**PROBLEM A:** In the entries below, write out the part that opens with the line containing "144: (314, 22)" and closes with the line containing "181: (597, 167)".

**TEXT EXTRACT:**
>> start
Monday, April 16, 2007

vmware to qemu convert

So we were developing drivers for solaris 10 at our company. Since we didnt have nough sparc machines, most of the dev happened on our vmware x86 solaris boxes. My co-worker (from whom I have learnt more aobut linux in the last 8 months than I learnt in the last few years on my own) showed me the way to convert the VMware image to qemu image. Without further ado, here is the command

qemu-img convert /mnt/1/Solaris10.x86.64/Sol_x86_64.vmdk -O qcow solaris-10-64bit.img

Friday, April 06, 2007

ubuntu and me!

okay, so I bit the bullet and tried something other than good ol' redhat this time. So I tried Ubuntu. one thing about it however I didnt like is all the fancy GUI. Considering I run a WinxP box with 2 VMWare images of some flavor of linux. One for mostly development and other for testing out the drivers.

So the fancy GUI of ubuntu was taxing my systems resources. I like my wmii very much. Convenient and light weight. wmii with ruby is apparently faster. I didn't get around experimenting with it much. Hmm I also liked ion however. Pretty convenient.

Alright so here are the packages I usually install:

vim (no way i am not installing that)
wmii (ditto)
php-apach-mysql (just for some playing around)
svn (need to access source)
screen (another one of those magical creations you can't live without)
>> end
**PROBLEM B:** Continue the blog post above from the point where it stops.

**INPUT ROWS:**
>> start
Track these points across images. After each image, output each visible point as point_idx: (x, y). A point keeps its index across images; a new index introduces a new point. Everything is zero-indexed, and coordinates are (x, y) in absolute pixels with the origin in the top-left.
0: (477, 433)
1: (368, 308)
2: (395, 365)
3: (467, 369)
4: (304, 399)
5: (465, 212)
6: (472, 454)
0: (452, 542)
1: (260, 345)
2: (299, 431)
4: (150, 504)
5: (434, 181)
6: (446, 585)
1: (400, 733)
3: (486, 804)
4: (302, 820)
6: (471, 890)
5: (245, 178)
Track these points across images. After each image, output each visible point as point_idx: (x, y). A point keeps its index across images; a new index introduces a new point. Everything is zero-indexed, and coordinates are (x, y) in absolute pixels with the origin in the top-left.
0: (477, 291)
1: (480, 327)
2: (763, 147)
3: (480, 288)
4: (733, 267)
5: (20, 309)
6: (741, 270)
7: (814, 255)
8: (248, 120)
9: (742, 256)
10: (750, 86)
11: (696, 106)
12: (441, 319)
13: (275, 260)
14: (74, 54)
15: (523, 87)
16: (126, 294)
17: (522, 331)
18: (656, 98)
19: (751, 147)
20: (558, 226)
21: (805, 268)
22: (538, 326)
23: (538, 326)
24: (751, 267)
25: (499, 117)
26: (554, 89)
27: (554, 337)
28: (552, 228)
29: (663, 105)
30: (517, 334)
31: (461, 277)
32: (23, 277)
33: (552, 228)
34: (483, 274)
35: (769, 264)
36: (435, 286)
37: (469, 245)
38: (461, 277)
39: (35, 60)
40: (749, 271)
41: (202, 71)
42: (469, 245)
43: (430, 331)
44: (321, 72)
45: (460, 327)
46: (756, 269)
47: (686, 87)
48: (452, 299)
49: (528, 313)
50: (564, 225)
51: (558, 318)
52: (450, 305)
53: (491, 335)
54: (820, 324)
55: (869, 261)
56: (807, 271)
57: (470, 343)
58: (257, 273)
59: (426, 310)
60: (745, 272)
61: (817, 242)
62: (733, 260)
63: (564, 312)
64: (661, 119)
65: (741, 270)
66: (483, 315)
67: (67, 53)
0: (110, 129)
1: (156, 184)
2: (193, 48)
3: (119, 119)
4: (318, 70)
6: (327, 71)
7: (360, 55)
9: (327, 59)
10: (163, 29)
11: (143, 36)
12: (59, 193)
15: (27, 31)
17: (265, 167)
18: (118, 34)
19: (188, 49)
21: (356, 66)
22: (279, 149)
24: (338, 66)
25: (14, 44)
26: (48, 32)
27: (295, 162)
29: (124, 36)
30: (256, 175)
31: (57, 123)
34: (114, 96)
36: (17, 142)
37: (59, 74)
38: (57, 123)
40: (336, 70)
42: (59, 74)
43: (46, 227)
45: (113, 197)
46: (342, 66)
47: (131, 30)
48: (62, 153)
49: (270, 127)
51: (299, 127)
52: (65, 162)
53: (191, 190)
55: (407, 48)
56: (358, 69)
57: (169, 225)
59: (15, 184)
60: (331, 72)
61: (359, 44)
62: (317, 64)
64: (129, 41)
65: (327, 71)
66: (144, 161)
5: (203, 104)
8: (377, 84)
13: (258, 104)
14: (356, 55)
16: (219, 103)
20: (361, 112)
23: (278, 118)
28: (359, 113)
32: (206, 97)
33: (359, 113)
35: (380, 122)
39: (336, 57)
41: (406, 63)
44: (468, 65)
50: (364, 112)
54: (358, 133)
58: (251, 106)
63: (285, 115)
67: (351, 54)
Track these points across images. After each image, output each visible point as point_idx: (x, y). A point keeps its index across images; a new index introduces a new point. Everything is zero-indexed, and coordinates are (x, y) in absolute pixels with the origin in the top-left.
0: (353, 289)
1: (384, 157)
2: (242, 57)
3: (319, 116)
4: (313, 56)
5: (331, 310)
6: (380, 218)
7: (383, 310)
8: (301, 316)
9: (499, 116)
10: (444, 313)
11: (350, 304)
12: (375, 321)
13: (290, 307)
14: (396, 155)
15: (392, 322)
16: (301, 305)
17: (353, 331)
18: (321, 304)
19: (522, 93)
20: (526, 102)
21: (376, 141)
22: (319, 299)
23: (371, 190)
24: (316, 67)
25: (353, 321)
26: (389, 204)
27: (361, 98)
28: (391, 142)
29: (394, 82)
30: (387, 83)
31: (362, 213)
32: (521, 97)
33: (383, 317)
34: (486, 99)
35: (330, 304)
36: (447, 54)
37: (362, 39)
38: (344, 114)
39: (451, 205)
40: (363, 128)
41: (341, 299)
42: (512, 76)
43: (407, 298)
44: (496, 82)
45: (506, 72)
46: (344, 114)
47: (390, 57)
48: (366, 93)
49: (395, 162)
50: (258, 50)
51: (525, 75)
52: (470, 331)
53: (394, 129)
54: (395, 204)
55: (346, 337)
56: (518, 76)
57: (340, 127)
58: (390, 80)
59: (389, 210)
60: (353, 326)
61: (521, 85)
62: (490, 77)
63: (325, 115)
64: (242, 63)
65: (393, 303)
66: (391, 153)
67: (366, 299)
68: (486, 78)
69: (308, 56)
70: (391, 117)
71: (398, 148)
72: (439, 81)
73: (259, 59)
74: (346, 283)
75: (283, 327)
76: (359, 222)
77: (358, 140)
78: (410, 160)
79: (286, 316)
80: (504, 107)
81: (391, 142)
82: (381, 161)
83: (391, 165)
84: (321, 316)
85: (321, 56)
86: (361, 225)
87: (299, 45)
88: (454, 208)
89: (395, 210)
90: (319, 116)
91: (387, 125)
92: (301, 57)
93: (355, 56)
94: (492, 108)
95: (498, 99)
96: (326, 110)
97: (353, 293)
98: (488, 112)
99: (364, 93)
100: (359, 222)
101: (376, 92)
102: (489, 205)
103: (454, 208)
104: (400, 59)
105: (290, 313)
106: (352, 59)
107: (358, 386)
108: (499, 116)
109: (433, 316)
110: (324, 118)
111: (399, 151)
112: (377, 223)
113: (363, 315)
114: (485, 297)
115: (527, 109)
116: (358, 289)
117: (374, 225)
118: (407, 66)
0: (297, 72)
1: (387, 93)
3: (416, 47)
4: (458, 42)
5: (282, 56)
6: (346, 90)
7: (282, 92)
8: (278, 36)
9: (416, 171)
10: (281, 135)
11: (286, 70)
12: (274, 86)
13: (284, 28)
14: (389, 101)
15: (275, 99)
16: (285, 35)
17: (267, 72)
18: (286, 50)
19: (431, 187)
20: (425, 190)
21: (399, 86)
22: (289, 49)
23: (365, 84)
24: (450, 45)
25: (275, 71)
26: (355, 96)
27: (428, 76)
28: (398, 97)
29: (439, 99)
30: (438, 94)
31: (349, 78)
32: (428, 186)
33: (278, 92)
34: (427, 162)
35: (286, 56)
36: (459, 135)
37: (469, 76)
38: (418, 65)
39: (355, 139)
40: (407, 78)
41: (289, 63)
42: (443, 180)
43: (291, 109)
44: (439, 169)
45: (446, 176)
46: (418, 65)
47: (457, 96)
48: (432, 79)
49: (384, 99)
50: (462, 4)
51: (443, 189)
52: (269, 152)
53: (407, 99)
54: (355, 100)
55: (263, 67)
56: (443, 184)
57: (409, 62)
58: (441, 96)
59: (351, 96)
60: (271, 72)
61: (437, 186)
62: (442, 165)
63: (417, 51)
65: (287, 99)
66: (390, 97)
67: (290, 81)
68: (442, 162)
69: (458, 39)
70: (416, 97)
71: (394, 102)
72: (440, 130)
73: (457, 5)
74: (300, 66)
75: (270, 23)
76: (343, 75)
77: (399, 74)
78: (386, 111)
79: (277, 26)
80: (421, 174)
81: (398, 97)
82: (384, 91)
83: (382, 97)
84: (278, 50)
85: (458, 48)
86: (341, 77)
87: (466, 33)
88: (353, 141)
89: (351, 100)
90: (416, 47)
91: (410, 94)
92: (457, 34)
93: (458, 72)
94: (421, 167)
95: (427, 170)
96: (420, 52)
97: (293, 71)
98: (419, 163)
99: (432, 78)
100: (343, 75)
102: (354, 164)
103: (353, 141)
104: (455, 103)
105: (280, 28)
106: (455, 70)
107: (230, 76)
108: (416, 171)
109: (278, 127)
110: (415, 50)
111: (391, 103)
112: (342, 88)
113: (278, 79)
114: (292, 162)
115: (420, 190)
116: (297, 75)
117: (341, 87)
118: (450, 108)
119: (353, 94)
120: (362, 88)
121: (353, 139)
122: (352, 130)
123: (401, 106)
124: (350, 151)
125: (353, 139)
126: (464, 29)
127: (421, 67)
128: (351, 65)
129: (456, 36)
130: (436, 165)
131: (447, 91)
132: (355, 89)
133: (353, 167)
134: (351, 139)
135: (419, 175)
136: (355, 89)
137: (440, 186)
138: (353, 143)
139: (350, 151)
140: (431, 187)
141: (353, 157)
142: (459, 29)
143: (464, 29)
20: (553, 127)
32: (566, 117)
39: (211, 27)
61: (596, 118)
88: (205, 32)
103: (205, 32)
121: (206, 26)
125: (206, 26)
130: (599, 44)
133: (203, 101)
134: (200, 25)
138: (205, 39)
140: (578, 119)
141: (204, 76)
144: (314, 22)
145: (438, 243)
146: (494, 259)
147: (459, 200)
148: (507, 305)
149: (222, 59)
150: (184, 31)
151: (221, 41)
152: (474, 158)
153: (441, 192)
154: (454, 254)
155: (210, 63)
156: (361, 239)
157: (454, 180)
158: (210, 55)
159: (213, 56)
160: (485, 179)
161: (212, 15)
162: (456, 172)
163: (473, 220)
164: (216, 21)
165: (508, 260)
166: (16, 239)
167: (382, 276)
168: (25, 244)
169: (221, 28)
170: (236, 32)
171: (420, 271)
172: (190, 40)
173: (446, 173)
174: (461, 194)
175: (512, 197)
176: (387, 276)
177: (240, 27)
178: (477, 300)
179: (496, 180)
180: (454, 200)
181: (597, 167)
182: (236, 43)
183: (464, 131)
>> end
**REPLY A:**
144: (314, 22)
145: (438, 243)
146: (494, 259)
147: (459, 200)
148: (507, 305)
149: (222, 59)
150: (184, 31)
151: (221, 41)
152: (474, 158)
153: (441, 192)
154: (454, 254)
155: (210, 63)
156: (361, 239)
157: (454, 180)
158: (210, 55)
159: (213, 56)
160: (485, 179)
161: (212, 15)
162: (456, 172)
163: (473, 220)
164: (216, 21)
165: (508, 260)
166: (16, 239)
167: (382, 276)
168: (25, 244)
169: (221, 28)
170: (236, 32)
171: (420, 271)
172: (190, 40)
173: (446, 173)
174: (461, 194)
175: (512, 197)
176: (387, 276)
177: (240, 27)
178: (477, 300)
179: (496, 180)
180: (454, 200)
181: (597, 167)

**REPLY B:**
thats about it I think. I will post my .rc files sometime. They way I go about them is something like this:

I have a ~/.env directory in which I place my .vimrc .bashrc .wmmirc etc rc files. And in the ~/ I add a link to them or just add a line like:

source ~/.env/vimrc

to pick up my rc files. So when I move to new PC I just need to copy the .env dir and go from there.

What my co-worker does, which I think is a good idea is that he has his git server with the above files maintained by the source control.

stdio.h: No such file or directory

So its me again... with a new installation of ubuntu this time. My co-worker kept saying a lot of good things about debian so I figured might as well try the closest thing to it that I was willing to give a shot.

So after installation and everything. I pulled down the source and tried to compile a simple c program and I got the weirdest of errors saying the system couldn't find stdio.h? Now that shows my experience with devlopment probably, but I hadn't seen that error before.

So a little search got me the solution. Its apparently the package build-essential that includes the required libraries.

sudo apt-get install build-essential

did the trick.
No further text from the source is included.